| SOURCE PASSAGE |
_ _ _
36 Cancri

Observation data Epoch J2000.0 Equinox ICRS
- Constellation: Cancer
- Right ascension: 08^{h} 37^{m} 05.76881^{s}
- Declination: +09° 39′ 20.0865″
- Apparent magnitude (V): 5.92

Characteristics
- Evolutionary stage: main sequence
- Spectral type: A3 V
- B−V color index: 0.083±0.003

Astrometry
- Radial velocity (R_{v}): +16.4±2.5 km/s
- Proper motion (μ): RA: −28.271 mas/yr Dec.: −4.237 mas/yr
- Parallax (π): 6.5093±0.0735 mas
- Distance: 501 ± 6 ly (154 ± 2 pc)
- Absolute magnitude (M_{V}): 0.05

Details
- Mass: 2.66±0.05 M_{☉}
- Radius: 2.0 R_{☉}
- Luminosity: 93.1+13.2 −11.6 L_{☉}
- Temperature: 8472+98 −97 K
- Rotational velocity (v sin i): 44 km/s
- Other designations: c Cnc, 36 Cnc, BD+10°1837, FK5 2675, HD 73143, HIP 42265, HR 3406, SAO 116953

Database references
- SIMBAD: data

= 36 Cancri =

Star in the constellation Cancer

36 Cancri is a star located in the southern part of the zodiac constellation Cancer, approximately 501 light years away from the Sun. It is also known by its Bayer designation c Cancri and its Flamsteed designation 36 Cancri. This star is visible to the naked eye as a faint, white-hued object with an apparent visual magnitude of 5.92. It is moving away from Earth with a heliocentric radial velocity of +16 km/s.

This is an ordinary A-type main-sequence star with a stellar classification of A3 V, which indicates it is generating energy through hydrogen fusion at its core. It has a projected rotational velocity of 44 km/s, with 2.66 times the mass of the Sun and double the Sun's radius. The star is radiating 93 times the Sun's luminosity from its photosphere at an effective temperature of 8,472 K.
_ _ _
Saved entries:
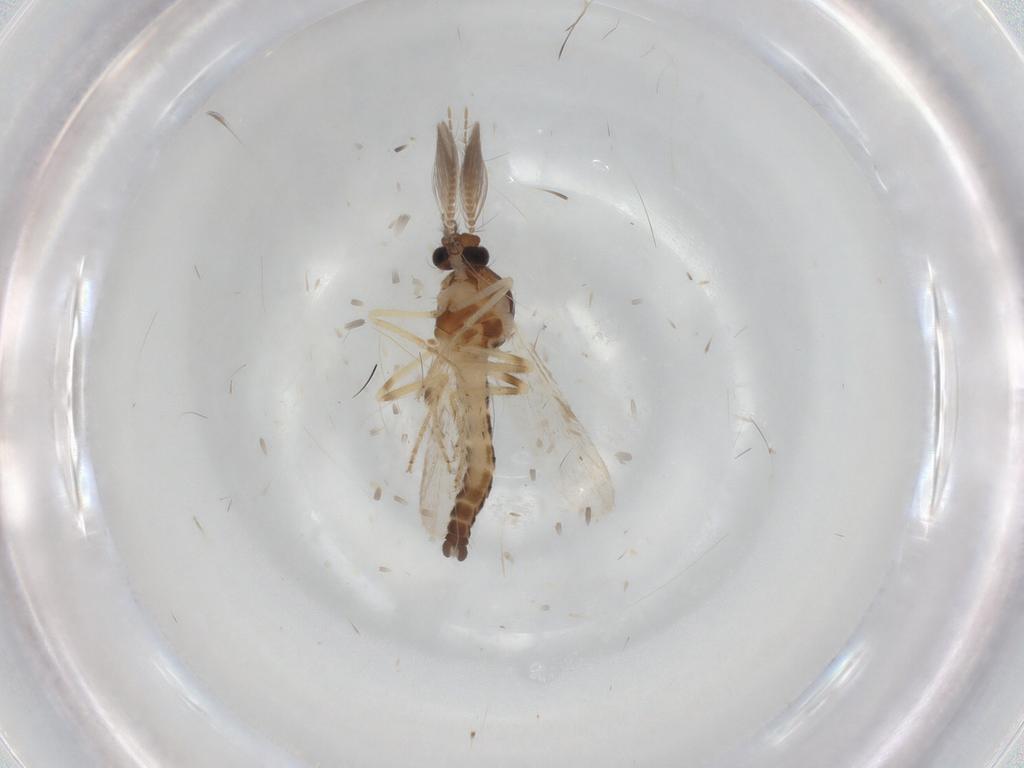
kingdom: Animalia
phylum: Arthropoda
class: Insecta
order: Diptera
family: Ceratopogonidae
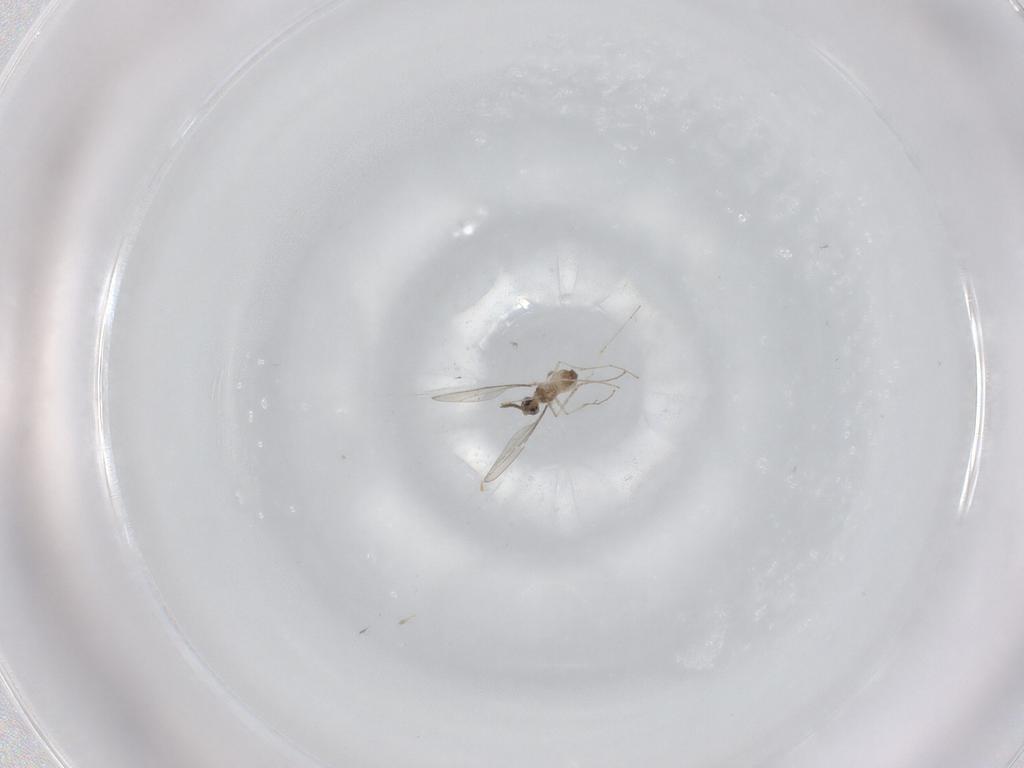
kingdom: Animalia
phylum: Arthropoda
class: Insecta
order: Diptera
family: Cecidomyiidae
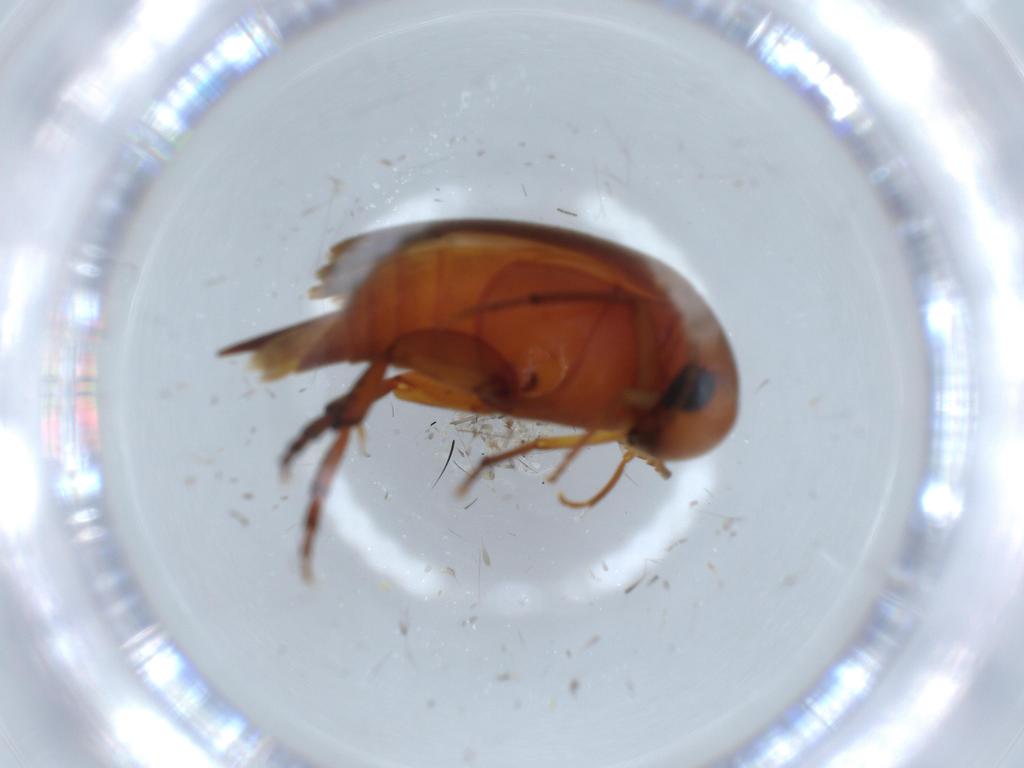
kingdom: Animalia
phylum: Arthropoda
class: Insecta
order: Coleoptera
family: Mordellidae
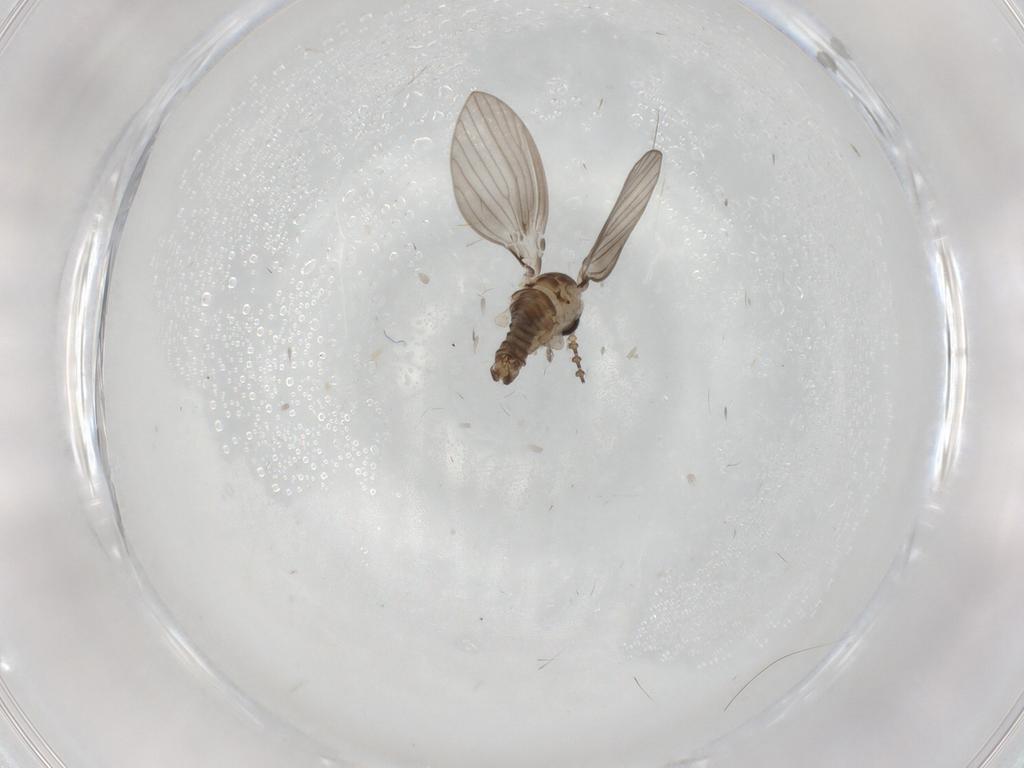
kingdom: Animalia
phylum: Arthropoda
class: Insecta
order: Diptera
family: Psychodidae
_ _ _
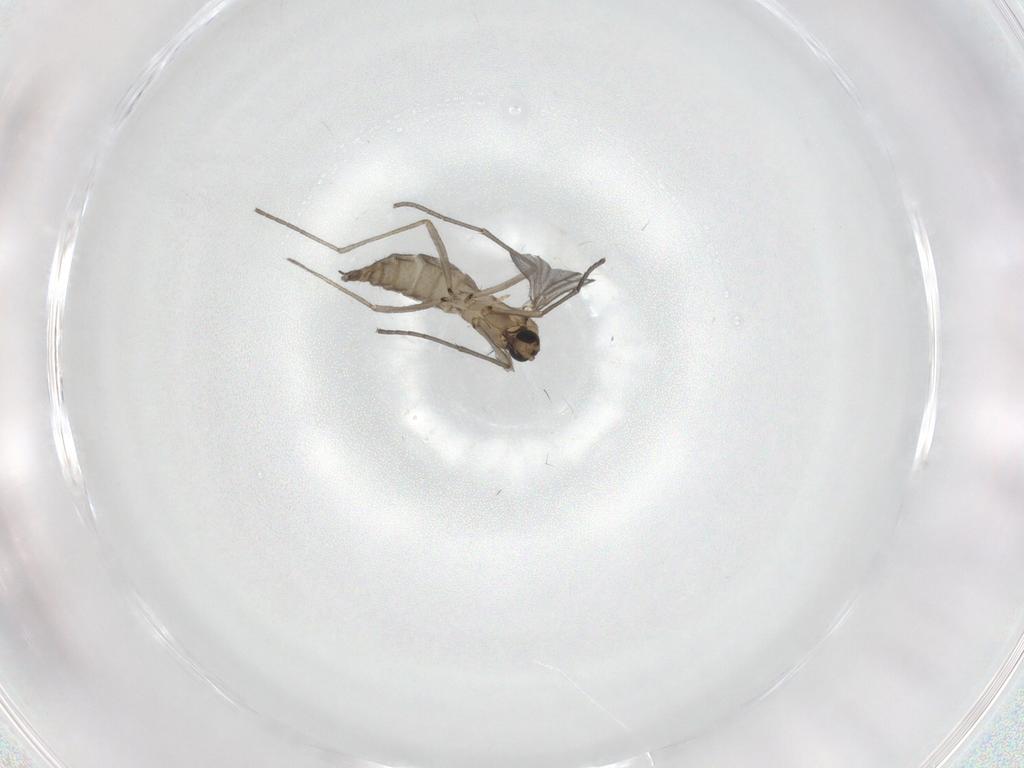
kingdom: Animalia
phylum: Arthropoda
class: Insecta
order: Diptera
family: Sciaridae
_ _ _
| PROBLEM TO WORK ON |
Using the article on 36 Cancri, answer each question on its own line, numbered as shown.
1. What is the star's Bayer designation?
2. What parallax value is given for the star?
3. What is the star's effective temperature in the prose description?
These records come from a source separate from the article on 36 Cancri.

| RESPONSE BOX |
1. c Cancri
2. 6.5093±0.0735 mas
3. 8,472 K